Assume \( \lambda > 1 \) - this is the condition we need to prove leads to divergence. Now, there exists an integer \( N \) such that for every \( k > N \), we have \( \left| \frac{a_{k+1}}{a_{k}} \right| > \lambda \). We can do this because the limit as \( k \to \infty \) of this ratio is greater than 1, so there must be a point past which all terms satisfy this inequality. Now, consider an arbitrary \( j > N \). We have \( \left| \frac{a_{j+1}}{a_{j}} \right| > \lambda \), but we also have \( \left| \frac{a_{j+2}}{a_{j+1}} \right| > \lambda \). Thus, \( \left| a_{j+2} \right| > \lambda \left| a_{j+1} \right| > \lambda^2 \left| a_{j} \right| \). Continuing in this manner, we can show by induction that for any \( m > j \), \( \left| a_{m} \right| > \lambda^{m-j} \left| a_{j} \right| \). Since \( \lambda > 1 \), \( \lambda^{m-j} \) grows without bound as \( m \) increases. Hence, the absolute value of the terms in the series do not decrease to zero, and the series \( \sum a_{k} \) diverges.

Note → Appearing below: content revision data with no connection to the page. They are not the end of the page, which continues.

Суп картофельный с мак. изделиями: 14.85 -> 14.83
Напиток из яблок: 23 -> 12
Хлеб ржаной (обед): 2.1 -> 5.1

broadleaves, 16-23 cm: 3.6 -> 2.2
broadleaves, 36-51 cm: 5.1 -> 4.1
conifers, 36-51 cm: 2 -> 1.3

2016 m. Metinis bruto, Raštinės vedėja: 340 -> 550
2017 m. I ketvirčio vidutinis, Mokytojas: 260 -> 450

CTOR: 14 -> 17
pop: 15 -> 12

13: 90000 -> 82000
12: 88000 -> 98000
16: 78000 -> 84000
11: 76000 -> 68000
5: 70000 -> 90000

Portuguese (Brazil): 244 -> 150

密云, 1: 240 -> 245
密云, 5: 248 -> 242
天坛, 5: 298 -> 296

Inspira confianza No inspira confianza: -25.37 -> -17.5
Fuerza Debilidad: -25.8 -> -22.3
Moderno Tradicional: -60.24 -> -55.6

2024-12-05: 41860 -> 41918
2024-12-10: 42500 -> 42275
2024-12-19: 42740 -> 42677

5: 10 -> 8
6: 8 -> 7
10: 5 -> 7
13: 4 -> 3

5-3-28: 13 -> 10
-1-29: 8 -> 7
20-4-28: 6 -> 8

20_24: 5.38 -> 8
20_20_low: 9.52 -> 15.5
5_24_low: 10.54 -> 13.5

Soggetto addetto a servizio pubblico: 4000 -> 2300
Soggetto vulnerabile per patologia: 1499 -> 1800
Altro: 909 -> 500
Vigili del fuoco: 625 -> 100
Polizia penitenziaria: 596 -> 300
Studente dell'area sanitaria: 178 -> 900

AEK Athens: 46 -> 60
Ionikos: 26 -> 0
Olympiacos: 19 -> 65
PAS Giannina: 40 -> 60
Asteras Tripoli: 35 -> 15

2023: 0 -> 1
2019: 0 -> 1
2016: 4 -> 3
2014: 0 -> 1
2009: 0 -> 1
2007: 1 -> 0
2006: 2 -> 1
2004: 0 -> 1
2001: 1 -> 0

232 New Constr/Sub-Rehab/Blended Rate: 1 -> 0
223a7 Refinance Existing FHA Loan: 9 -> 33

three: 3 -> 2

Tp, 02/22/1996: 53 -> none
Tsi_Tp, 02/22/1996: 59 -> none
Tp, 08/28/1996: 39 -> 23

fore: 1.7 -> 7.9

When \( \lambda = 1 \), we cannot make a definitive statement about the convergence or divergence of the series. Consider two well-known series: The harmonic series \( \sum \frac{1}{k} \), and the geometric series \( \sum \frac{1}{2^k} \). For the harmonic series, the ratio of successive terms is 1, but the series diverges. For the geometric series, the ratio of successive terms is also 1, but the series converges. Thus, when \( \lambda = 1 \), the ratio test is inconclusive: the series may converge or diverge. Consequently, when the ratio test fails, other tests (like the root test, comparison test, etc.) may be used to determine the convergence or divergence.